Pam’s Pictorama Photo Post: It has been a long time since I bought what I call a moon photo. When I first started collecting I looked at them endlessly, purchasing a few along the line. One is pinned up in my office – that place I used to go to daily and have barely laid eyes on for the past seven months. I realized the other day that I missed seeing the toys, photos and sheets of early music adorned with cat imagery that I surrounded myself with there. I retrieved a few things on a trip in recently, but am thinking I may need to rescue a few others on my next trip. (This very special box made by Kim resides on my desk there and I think it needs to come home to my now home office desk on the next trip. I wrote about it once here,)

A Deitchian decorated one-of-a-kind box

Years ago I saw a wonderful accumulation of moon photos, all framed together – each one top notch. It was at an exhibition at the Metropolitan Museum. A quick search on their website shows some really great ones (you can find them here), but it was the great eye that had put them together in a frame a certain way that appealed to me. Some things seem to be better when you amass good examples of them together for display. If I had the space I would consider investing the time in creating a nice moon photo grouping like that. Instead I have my wall of people posing with Felix-es I guess. (The photo below from an April 2018 post which can be found here.)

Images from Pams-Pictorama.com collection.

When I first considered taking up photography (both the collecting and the taking) it was the idea of the sort of joy that people seem to bring to posing for photos like this that interested me. It is the same with folks posing with Felix – they get a big smile on their face just by being there. It remains one of my goals in life to find a moon set and get my photo taken in it. I briefly wondered about building our own moon photo set, but there are some things a studio apartment really cannot accommodate, no matter how creative you get.

An early entry into my collecting was featured in a short post at the very beginning of this blog. It is below and 2014 post can be found here. It is a nifty variation – a full moon and it seems like a professional postcard that was produced en mass rather than the sort of individual snapshot. Still, for me, all moon photos are of interest. They can run into a lot of money and if seriously collecting them you would be forced to pay up for the most part. Therefore, given my other weaknesses, I am a somewhat desultory collector of moon photos.

Pams-Pictorama.com collection

Today’s photo interested me in particular because one of the participants is holding a small animal – I am guessing dog although one could make the argument for cat. The man in the dark suit is holding it in a grip my father used to call cat prison – holding the kitties, with both of this large hands, in this no nonsense sort of hold – usually when they were within reach and doing something somewhat undesirable. It was not cat-escapable. When ultimately released the cat would shoot forward like a feline missile. Annoyed at the interruption of its wrongdoings and the temporary containment and limitations imposed on its inalienable freedom.

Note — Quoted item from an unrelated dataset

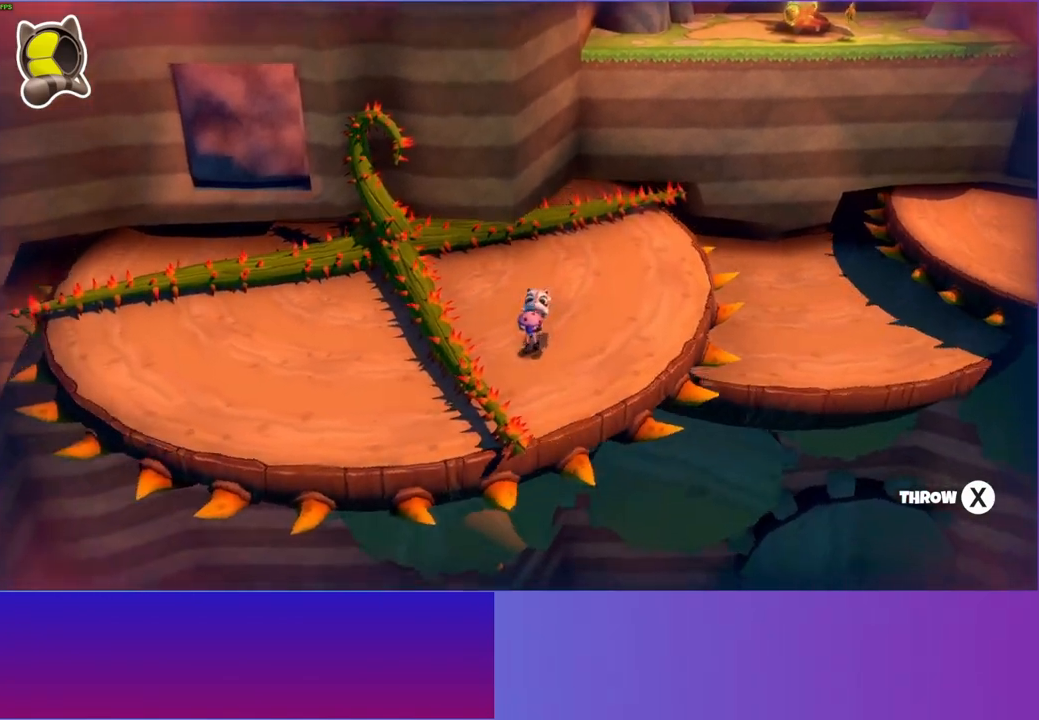
{"buttons": [], "left_stick": "left", "right_stick": "center", "events": [[467, "left_stick", "left"]]}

Pams-Pictorama.com collection.

It seems to me that dogs don’t seem to require this sort of strong arming for photos under most circumstances – they usually get with the program pretty quickly and pose with the family. Either way I have an extra soft spot for folks who bring along the family pet for such photos.

That roguish fellow with pet notwithstanding, our photo participant posers are a fairly serious looking group. Two out of three women are smiling – the woman in the middle isn’t and I don’t know why because she has the best spot, smack in the middle, white stocking legs, ankles crossed, hanging right over the edge of the moon. The photographer had a good eye for this set up and composition. It is a bit faded, one imagines that the developer used was probably well into its long day of use.

The set is a slightly less imaginative one than some and sadly the moon face is largely cut off from view – I always like to see those variations and here we just see the tip of the nose. (The photographer loses points for that. He or she also loses a few points for the distinct shadows behind the people which kill the illusion to some degree, although it does give us a better sense of the construction of the set.) The clouds are a tad lumpy, but there are stars which I tend to approve of in my moon sets. The card, like most of this kind, was never mailed and there are no notations on the back.

I leave you today with a snapshot of the Felix photo wall – there are a few additions pending and soon it will march over the ajoining top of the kitchen door and ultimately wander down the other side. (There is another, smaller annex of Felix photos, tintypes, in the hall near our bathroom.) Small apartment or not, I always say there’s always room for one more Felix photo.